SCOPE OF RULING UNCLEAR
Monica Knox, a deputy public defender of Los Angeles, said the government had extracted blood from thousands of inmates and former prisoners on supervised release. She said the decision, if it survived appeal, could also nullify state laws that require the taking of blood from inmates.







“Most states have similar laws,” Knox said. “This could gut those.”
The court covers Arizona, California, Hawaii, Oregon, Idaho, Washington state, Montana, Nevada and Alaska.
It was not immediately clear whether the decision would apply retroactively, meaning that those who have given blood could have it withdrawn from the databank. In addition, Knox said, it was too early to say whether new convictions based on the blood samples would survive.

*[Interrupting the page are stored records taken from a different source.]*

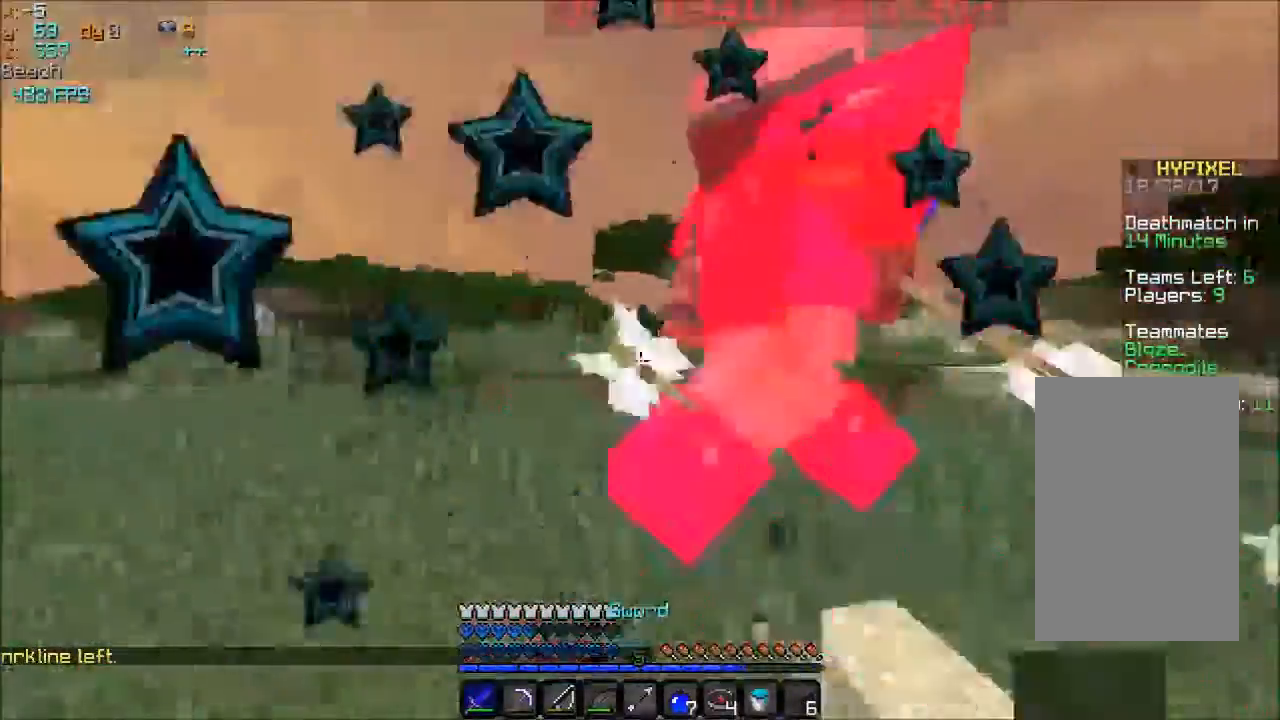
{"keys": ["w"], "mouse": ["left"], "events": [[33, "mouse_left", "up"], [67, "mouse_left", "down"], [133, "mouse_left", "up"], [167, "mouse_left", "down"], [267, "mouse_left", "up"], [334, "mouse_left", "down"], [367, "mouse_left", "up"], [434, "mouse_left", "down"]]}
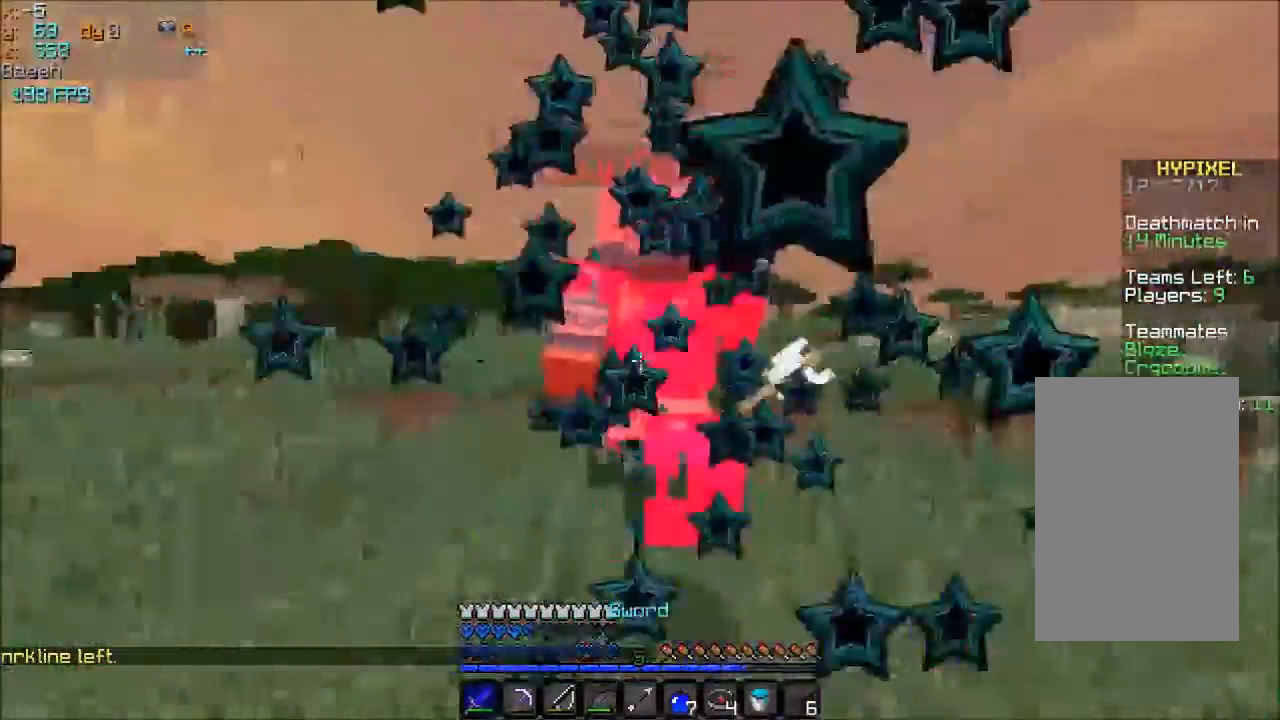
{"keys": ["w"], "mouse": [], "events": [[34, "mouse_left", "up"], [67, "mouse_left", "down"], [201, "mouse_left", "up"], [301, "mouse_left", "down"], [367, "mouse_left", "up"], [401, "mouse_left", "down"], [468, "mouse_left", "up"]]}
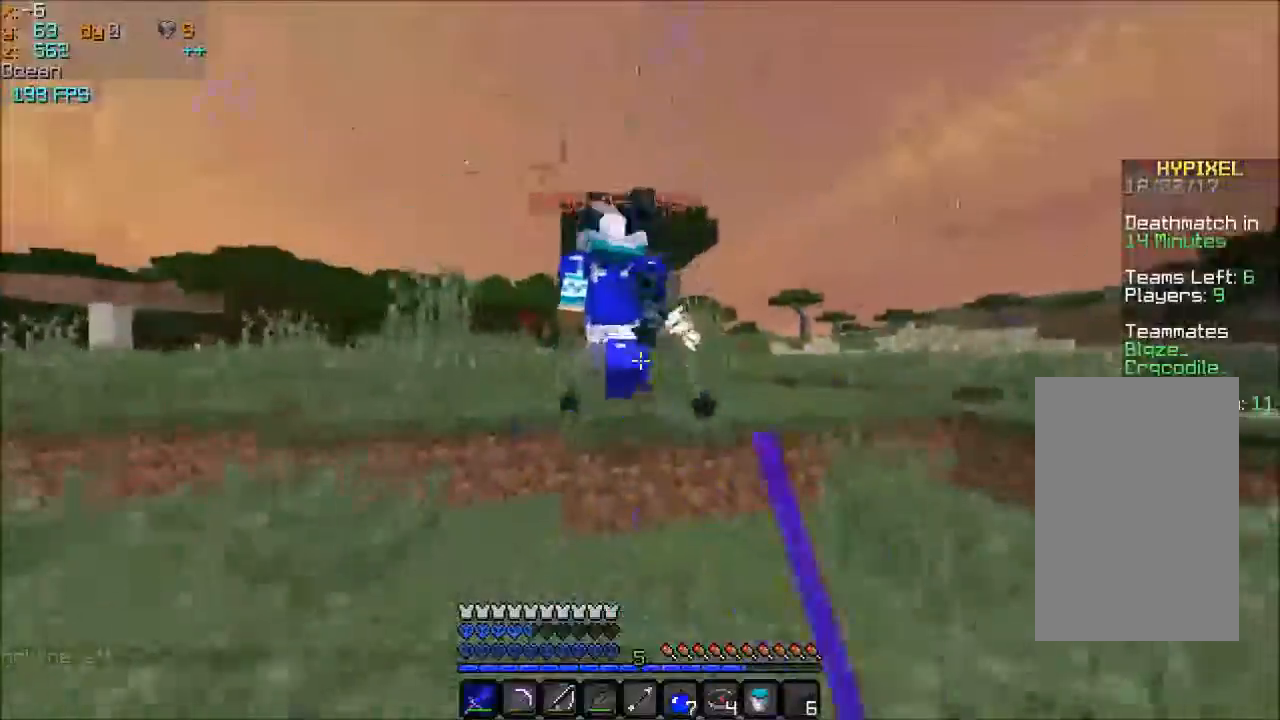
{"keys": ["space", "w"], "mouse": []}
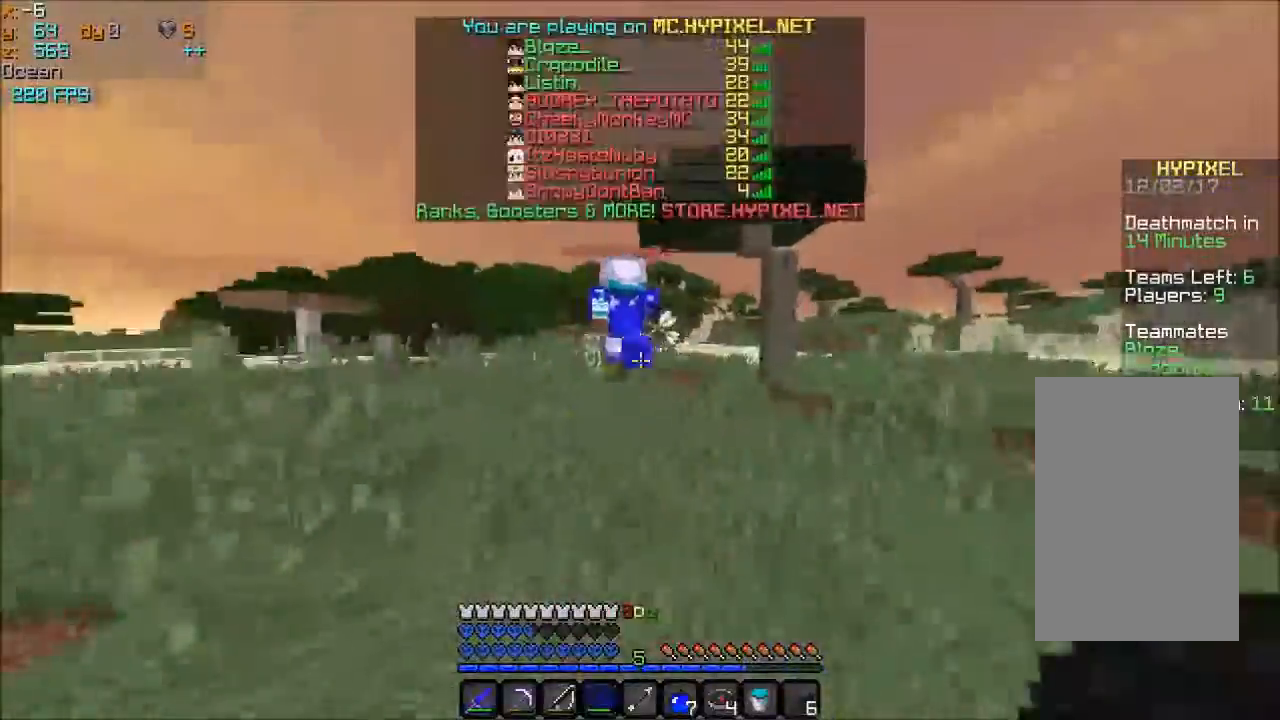
{"keys": ["w"], "mouse": ["right"], "events": [[267, "mouse_right", "down"], [401, "space", "up"]]}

“That may have to worked out later,” she said.
The case decided Thursday concerned Thomas Kincade, a parolee previously convicted of bank robbery who refused to give a blood sample. A lower court judge had upheld the law.
Before Thursday’s decision, the 9th Circuit was one of several federal appeals courts that had upheld states’ ability to demand blood from convicts. But recent U.S. Supreme Court precedent swayed the 9th Circuit to alter course.
Among those cases, the Supreme Court said in 2001 that South Carolina could not test pregnant women in hospitals for illegal drugs without probable cause that the patients were using drugs. And the high court allowed roadside checkpoints for drunken drivers for safety reasons but said the stops could not be used as a pretext for drug interdiction.